Le Tribunal retient qu'autant la démission que la retraite sont des mesures extrêmes et, en principe, définitives que prend le travailleur. Il ne s'agit pas là de situations assimilables à celles édictées par le législateur à l'article 142 et on n'a pas à se demander si, par sa démission, le travailleur omet ou refuse d'accomplir un travail chez l'employeur. La démission entraîne une fin d'entente contractuelle, soit la rupture d'un lien d'emploi. Le droit à une IRR est relié à la survenance d'une lésion professionnelle et la démission d'un travailleur ne constitue pas l'une des raisons d'extinction de ce droit spécifiquement prévues à l'article 57. Les dispositions de l'article 142 doivent être interprétées restrictivement, car il s'agit de mesures de nature punitive et d'exception eu égard à l'esprit général de la loi.
- Bar-Salon Venus et Ross, C.L.P. 407674-04-1004, 22 décembre 2010, J. A. Tremblay.
Dans l'affaire Laplante et Lauzon Planchers de bois exclusifs, la CLP a conclu que le fait de démissionner ne met fin qu'au lien d'emploi, qu'il n'a pas d'incidence sur le droit à l'IRR et que la CSST ne pouvait donc pas appliquer l'article 142 pour suspendre l'IRR. Le présent tribunal est d'accord avec ce raisonnement. En outre, l'interprétation contraire notamment énoncée dans Provigo Distribution inc. et Elpenord, est beaucoup trop restrictive et confère à l'article 142 un effet définitif. Le tribunal ne retient pas non plus la prétention selon laquelle la démission n'est pas un geste irréversible.
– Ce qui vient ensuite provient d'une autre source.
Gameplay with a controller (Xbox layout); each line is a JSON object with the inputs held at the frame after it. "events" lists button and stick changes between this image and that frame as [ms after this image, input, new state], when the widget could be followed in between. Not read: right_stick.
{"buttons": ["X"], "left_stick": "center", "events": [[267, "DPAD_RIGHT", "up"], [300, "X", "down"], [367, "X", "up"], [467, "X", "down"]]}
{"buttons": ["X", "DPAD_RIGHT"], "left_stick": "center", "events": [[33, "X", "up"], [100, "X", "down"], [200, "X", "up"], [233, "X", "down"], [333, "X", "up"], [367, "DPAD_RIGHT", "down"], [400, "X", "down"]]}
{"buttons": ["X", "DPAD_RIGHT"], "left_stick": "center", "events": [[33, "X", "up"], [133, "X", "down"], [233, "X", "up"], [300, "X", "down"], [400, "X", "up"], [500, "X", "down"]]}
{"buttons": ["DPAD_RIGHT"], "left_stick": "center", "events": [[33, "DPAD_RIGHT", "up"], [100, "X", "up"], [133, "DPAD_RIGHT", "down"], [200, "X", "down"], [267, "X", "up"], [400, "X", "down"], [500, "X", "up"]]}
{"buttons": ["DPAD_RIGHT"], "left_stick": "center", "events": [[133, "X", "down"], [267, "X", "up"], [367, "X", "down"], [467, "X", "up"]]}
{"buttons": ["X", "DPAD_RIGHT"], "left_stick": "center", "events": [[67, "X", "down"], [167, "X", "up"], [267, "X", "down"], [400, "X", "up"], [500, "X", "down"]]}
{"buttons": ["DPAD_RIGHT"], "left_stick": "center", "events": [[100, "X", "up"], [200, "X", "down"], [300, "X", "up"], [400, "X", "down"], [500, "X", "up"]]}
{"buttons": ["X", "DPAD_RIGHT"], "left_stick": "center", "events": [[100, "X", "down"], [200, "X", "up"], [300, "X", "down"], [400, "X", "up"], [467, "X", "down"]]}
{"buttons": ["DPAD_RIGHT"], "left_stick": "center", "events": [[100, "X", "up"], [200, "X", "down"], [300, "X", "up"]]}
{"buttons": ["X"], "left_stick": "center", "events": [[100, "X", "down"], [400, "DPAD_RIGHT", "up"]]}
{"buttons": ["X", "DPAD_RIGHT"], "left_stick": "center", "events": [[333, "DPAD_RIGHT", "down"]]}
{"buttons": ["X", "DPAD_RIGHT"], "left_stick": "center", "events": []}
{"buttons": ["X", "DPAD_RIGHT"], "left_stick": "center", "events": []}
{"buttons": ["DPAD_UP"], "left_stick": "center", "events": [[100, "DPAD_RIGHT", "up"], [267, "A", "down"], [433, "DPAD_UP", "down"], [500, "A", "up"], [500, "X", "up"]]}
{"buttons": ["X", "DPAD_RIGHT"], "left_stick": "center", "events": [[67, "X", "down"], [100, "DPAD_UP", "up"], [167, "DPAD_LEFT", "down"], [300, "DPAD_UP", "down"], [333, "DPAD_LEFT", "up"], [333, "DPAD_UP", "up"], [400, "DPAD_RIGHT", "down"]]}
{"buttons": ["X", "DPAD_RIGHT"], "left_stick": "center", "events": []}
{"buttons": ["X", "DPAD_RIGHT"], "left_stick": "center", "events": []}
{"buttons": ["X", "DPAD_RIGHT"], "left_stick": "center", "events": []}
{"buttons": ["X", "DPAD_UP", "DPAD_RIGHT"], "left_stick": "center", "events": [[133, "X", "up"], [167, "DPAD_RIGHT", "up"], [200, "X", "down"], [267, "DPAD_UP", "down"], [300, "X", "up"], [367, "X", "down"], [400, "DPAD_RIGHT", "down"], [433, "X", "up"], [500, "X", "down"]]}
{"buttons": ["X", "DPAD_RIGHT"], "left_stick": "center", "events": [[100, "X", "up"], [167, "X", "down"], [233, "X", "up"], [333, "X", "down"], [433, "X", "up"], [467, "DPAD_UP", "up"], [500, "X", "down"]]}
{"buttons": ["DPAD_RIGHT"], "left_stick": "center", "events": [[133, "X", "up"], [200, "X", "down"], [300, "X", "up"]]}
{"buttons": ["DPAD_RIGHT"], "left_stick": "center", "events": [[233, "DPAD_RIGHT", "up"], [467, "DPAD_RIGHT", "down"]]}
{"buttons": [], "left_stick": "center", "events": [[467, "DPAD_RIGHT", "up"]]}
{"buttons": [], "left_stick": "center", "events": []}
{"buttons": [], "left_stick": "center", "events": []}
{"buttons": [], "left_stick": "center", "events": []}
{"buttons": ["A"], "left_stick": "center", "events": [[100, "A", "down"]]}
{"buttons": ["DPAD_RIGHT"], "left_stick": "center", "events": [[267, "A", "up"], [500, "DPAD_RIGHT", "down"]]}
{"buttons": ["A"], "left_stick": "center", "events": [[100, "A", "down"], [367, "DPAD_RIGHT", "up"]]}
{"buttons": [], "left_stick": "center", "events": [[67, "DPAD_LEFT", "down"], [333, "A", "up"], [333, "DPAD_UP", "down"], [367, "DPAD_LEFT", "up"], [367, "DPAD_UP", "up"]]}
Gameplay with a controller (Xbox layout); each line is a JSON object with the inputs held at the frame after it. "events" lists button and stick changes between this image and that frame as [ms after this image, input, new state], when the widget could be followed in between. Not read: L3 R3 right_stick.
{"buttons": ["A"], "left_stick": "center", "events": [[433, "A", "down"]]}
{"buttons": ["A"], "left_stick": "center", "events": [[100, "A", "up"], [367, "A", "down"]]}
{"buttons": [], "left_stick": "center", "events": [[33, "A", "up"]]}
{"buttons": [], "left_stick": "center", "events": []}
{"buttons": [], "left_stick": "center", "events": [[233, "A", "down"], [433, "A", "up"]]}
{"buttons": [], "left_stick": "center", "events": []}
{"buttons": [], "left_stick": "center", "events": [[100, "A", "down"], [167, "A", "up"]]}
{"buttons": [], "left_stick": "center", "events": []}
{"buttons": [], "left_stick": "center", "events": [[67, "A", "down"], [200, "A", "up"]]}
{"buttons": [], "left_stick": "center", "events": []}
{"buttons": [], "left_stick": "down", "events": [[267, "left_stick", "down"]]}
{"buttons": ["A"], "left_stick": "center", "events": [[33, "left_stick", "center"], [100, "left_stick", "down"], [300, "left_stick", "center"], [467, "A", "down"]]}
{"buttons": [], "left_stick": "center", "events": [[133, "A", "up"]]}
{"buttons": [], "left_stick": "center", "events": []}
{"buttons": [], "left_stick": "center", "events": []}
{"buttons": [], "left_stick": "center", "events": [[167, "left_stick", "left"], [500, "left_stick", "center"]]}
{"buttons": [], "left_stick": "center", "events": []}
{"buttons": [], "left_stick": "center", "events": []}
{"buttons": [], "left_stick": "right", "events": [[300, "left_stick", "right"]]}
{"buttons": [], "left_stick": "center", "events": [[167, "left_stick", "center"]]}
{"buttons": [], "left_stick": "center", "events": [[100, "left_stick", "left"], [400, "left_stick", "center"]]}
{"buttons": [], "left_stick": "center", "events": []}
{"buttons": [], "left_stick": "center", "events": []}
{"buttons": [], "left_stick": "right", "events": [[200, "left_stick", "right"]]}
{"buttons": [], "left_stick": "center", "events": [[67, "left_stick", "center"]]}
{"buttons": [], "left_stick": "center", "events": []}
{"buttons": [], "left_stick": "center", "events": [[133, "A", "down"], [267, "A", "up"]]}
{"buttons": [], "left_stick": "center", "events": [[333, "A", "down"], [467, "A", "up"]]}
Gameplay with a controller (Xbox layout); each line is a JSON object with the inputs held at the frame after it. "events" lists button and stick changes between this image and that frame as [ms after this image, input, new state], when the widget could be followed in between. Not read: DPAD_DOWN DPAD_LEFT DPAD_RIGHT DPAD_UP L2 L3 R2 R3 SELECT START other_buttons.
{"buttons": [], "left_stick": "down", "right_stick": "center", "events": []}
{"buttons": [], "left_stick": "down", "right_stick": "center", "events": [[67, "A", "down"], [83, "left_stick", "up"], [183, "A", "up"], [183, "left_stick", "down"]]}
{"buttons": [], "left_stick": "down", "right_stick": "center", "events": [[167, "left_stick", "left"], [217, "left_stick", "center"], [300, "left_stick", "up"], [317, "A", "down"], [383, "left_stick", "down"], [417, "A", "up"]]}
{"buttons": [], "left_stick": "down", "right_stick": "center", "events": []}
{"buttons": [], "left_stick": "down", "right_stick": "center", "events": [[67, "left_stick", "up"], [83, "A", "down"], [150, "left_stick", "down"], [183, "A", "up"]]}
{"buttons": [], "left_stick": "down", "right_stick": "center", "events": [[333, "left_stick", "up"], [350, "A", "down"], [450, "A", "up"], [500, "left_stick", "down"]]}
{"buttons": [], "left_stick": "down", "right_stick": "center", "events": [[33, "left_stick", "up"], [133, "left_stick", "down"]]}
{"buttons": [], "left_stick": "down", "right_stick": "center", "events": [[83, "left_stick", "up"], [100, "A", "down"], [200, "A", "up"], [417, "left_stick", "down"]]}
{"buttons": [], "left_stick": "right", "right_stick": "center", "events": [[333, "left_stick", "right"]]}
Au contraire, la démission est, de par sa nature, une situation permanente et non temporaire.
- Chalifoux et C.D.C.U., 2012 QCCLP 902.
La jurisprudence est divisée sur la question de savoir si un travailleur a droit au versement de l'IRR lorsque, en raison de sa démission, il ne peut plus effectuer le travail que l'employeur lui avait assigné temporairement. Le tribunal souscrit à l'interprétation retenue dans l'affaire Laplante et Lauzon Planchers de bois exclusifs qui précise que le fait de démissionner met fin au lien d'emploi avec l'employeur, mais n'a pas d'incidence sur le droit pour le travailleur de continuer à recevoir l'IRR. La CSST ne peut donc pas, dès lors, appliquer l'article 142 en réponse à une telle situation reliée à l'assignation à un travail temporaire.
Voir également :
Acier AGF inc. et Major, 2013 QCCLP 2406.
Pronovost et Tim Hortons (9276-4588 Québec inc.), 2016 QCTAT 3826.
Villa Bel Époque et Grenier, 2016 QCTAT 5732.
Voir cependant :
- Provigo Distribution inc. et Elpenord, C.L.P. 289299-71-0605, 31 mai 2007, M. Zigby.
Le Tribunal conclut qu'en remettant volontairement sa démission, le travailleur rompt son lien d'emploi avec l'employeur et l'assignation temporaire ne peut avoir lieu. Cela équivaut donc à un refus du travailleur d'exécuter le travail auquel il avait été assigné temporairement et justifie la suspension de l'IRR.
Signalisation Routière Québec inc. et Poulin, 2011 QCCLP 2820.